Em outros Desenhos/Objetos, onde o desenho consiste em uma linha traçada ao
longo do papel e projetada num buraco – ou vazio – em forma de fio, Maiolino objetiva a
sua ideia do vazio enquanto lugar ativo e concreto, com a descontinuidade do espaço que
acha a sua unidade no fio, no seu momento de integração na terceira dimensão. Para a
artista “é o gasto agressivo e espontâneo do rasgo, que descobrirá o mistério do vazio, que
será subitamente costurado, no arrependimento”. 18 O vazio não é o nada ou ausência, mas
substância gráfica e lugar. A qualquer custo, o que importa é o vácuo, ativamente o vácuo...
O vácuo não é o símbolo vicário do não-ser”, dizia Mira Schendel. 19
O Desenho/Objeto Buraco Negro, como a caverna do Platão, é o lugar interrogante,
de onde a artista extrai entre sombra a hipótese do conhecimento e da crítica do real. Esse
Desenho/Objeto é foco de escuridão em que o olhar se perde, como nas estrelas colapsadas,
da qual nem a luz, a matéria ou qualquer outro tipo de sinal pode escapar. Cildo Meireles
também refletiu sobre as noções astrofísicas de “buraco negro” em sua obra. O Buraco
Negro é espaço sem a necessária definição topográfica, tendo a ideia do profundo como sua
única referência de dimensão descontínua. Há um aflitivo silêncio aqui, distinto eticamente
de seu Aleph, que consiste quase exclusivamente de vírgula. Seu sentido cósmico é de
espaço informe e vastidão. O Buraco Negro possibilitaria uma dupla interpretação.
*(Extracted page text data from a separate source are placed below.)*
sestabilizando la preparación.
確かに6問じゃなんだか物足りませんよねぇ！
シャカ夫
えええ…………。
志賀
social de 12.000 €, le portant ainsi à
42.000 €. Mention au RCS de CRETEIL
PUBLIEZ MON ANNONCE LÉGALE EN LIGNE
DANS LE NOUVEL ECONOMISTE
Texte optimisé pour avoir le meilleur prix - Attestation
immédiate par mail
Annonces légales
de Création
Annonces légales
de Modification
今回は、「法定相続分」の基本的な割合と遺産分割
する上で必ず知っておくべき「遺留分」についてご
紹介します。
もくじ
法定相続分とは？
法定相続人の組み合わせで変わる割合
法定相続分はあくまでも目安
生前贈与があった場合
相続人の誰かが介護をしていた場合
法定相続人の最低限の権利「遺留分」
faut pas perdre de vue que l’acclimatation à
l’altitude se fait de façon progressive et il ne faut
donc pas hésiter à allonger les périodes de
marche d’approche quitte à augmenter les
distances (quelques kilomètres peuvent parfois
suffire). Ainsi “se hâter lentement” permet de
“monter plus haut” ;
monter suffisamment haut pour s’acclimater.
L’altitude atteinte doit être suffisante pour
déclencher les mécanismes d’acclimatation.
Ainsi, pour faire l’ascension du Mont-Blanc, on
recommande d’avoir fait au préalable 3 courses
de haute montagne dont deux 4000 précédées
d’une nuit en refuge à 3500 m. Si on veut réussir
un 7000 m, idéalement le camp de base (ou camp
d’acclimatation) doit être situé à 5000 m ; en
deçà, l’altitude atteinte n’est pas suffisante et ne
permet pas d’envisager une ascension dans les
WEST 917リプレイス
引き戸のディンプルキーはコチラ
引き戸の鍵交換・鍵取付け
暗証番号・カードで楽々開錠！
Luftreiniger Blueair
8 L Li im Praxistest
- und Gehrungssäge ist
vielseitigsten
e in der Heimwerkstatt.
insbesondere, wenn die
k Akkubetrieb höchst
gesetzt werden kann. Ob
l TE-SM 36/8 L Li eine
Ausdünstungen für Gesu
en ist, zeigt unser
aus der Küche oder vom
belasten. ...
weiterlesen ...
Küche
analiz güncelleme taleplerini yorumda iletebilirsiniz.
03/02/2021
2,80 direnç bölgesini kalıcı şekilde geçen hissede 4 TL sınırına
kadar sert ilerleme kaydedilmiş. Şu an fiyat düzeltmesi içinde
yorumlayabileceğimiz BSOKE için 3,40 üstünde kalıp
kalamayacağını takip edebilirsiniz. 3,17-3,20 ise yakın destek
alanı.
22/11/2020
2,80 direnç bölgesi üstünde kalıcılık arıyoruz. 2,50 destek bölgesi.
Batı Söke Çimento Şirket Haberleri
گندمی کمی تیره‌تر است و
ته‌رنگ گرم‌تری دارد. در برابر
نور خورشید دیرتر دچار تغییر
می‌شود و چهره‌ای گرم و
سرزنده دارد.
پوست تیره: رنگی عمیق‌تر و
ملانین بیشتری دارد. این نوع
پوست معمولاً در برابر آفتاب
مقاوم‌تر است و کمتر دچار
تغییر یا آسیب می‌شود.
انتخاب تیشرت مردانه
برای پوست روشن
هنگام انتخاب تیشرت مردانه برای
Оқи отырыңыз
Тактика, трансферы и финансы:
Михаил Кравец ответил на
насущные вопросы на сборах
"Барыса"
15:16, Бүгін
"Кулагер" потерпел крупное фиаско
Por um
lado, a atmosfera densa remete ao sentimento de lugares profundos na tópica individual,
como terrenos pré-conscientes trabalhados fenomenologicamente, de novo na tradição
aberta pelo Neoconcretismo. Por outro lado, a grave situação política sob a ditadura confere
a essas obras o sentido metafórico, de um espaço sombrio de luto e prisão, sob o colapso
gravitacional. Maiolino confere a um espaço “abstrato” (em posição à representação
retórica) o caráter trágico, como um espelho do momento político. Um paralelo à prática
de Maiolino aparece na produção de Waltércio Caldas de meados da década de 1970, onde
a retórica das imagens cede lugar a uma rigorosa economia lógica. Ronaldo Brito elabora
sobre ela o problema conceitual de A Forma dos Buracos (1979), 20 próxima do concetto
spaziale de Fontana e da estética do furo de Lacan. Na obra de Caldas, o buraco é o olho, às
vezes aos pares como em Buracos (1976) e B-A (1978). Essa correlação evoca a anatomia
do olho como vestígio antropomórfico resistente, uma noção do espaço como anatomia que
não aparece na obra de Maiolino. Para Brito, os buracos de Caldas são “interrogações
vazias” com qualidades conceituais e política.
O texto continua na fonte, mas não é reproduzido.